== Task details ==
Which lines run from the start of the material below through the line containing "provide social media"? Retype them exactly, pictures excluded.
-------------------------
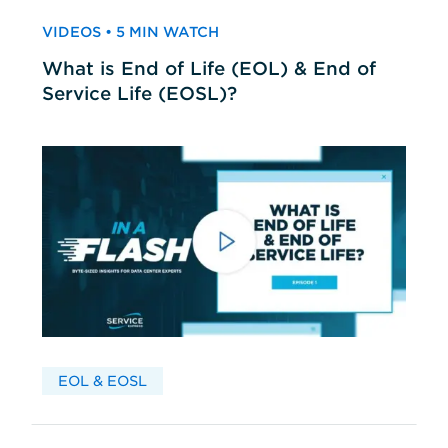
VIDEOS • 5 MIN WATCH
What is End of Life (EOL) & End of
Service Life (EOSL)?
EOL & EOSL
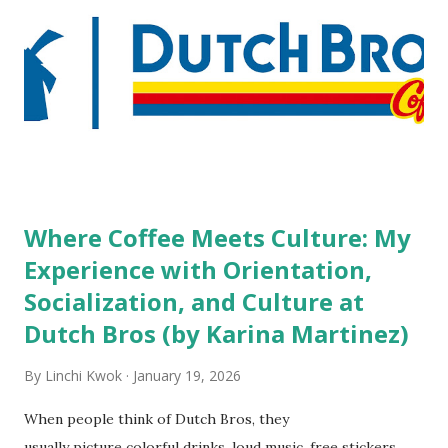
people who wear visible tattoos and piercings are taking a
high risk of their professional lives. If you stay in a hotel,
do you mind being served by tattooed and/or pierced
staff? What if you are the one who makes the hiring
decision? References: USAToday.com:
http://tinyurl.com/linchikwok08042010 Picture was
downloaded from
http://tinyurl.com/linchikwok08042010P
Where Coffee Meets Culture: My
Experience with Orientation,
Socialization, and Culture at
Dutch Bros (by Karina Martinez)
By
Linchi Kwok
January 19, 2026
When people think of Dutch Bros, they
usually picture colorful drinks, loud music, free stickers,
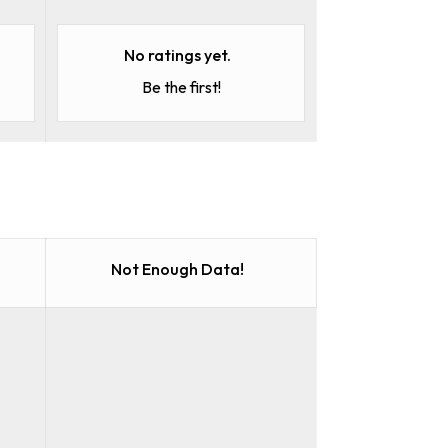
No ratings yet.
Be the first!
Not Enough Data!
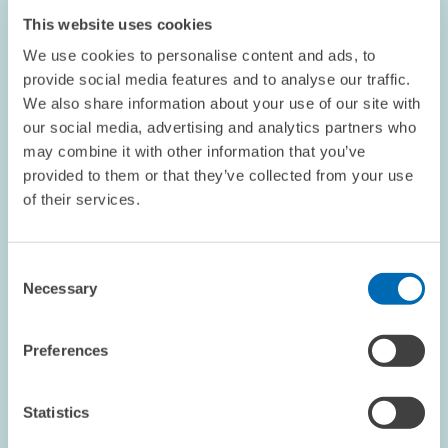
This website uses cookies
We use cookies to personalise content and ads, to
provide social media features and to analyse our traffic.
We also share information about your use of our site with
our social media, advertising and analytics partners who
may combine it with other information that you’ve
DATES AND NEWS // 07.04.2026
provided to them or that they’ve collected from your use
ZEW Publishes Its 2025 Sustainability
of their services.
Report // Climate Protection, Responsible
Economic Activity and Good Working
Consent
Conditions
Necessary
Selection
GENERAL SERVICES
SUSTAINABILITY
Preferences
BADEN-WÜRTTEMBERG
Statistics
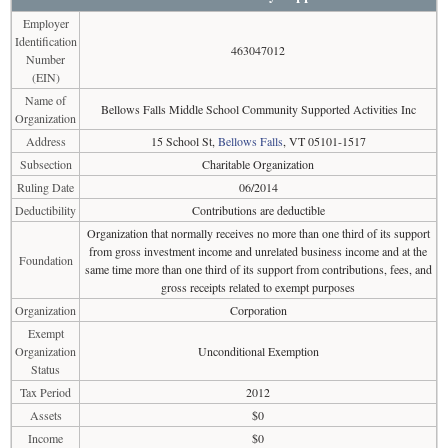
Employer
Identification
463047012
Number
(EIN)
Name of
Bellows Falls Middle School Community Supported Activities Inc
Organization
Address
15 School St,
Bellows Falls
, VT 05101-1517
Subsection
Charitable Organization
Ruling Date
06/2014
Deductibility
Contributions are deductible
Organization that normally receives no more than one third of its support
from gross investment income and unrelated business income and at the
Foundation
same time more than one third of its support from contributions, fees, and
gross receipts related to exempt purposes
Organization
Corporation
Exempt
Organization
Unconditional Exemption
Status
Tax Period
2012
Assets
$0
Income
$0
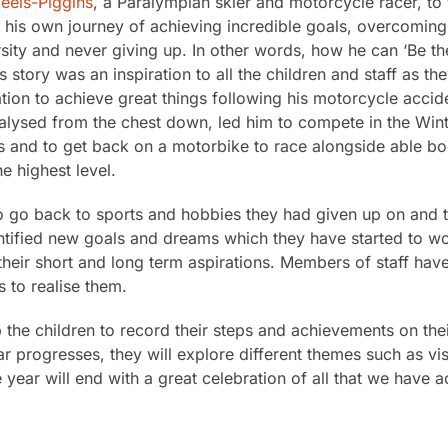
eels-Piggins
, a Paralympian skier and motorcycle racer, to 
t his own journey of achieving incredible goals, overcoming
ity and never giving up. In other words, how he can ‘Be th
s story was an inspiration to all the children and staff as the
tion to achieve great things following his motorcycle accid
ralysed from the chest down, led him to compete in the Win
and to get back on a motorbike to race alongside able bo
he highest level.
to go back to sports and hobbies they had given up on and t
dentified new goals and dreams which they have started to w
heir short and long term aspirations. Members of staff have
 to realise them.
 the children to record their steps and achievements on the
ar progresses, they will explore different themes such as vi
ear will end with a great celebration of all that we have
-------------------------
== Response area ==
VIDEOS • 5 MIN WATCH
What is End of Life (EOL) & End of
Service Life (EOSL)?
EOL & EOSL
people who wear visible tattoos and piercings are taking a
high risk of their professional lives. If you stay in a hotel,
do you mind being served by tattooed and/or pierced
staff? What if you are the one who makes the hiring
decision? References: USAToday.com:
http://tinyurl.com/linchikwok08042010 Picture was
downloaded from
http://tinyurl.com/linchikwok08042010P
Where Coffee Meets Culture: My
Experience with Orientation,
Socialization, and Culture at
Dutch Bros (by Karina Martinez)
By
Linchi Kwok
January 19, 2026
When people think of Dutch Bros, they
usually picture colorful drinks, loud music, free stickers,
No ratings yet.
Be the first!
Not Enough Data!
This website uses cookies
We use cookies to personalise content and ads, to
provide social media features and to analyse our traffic.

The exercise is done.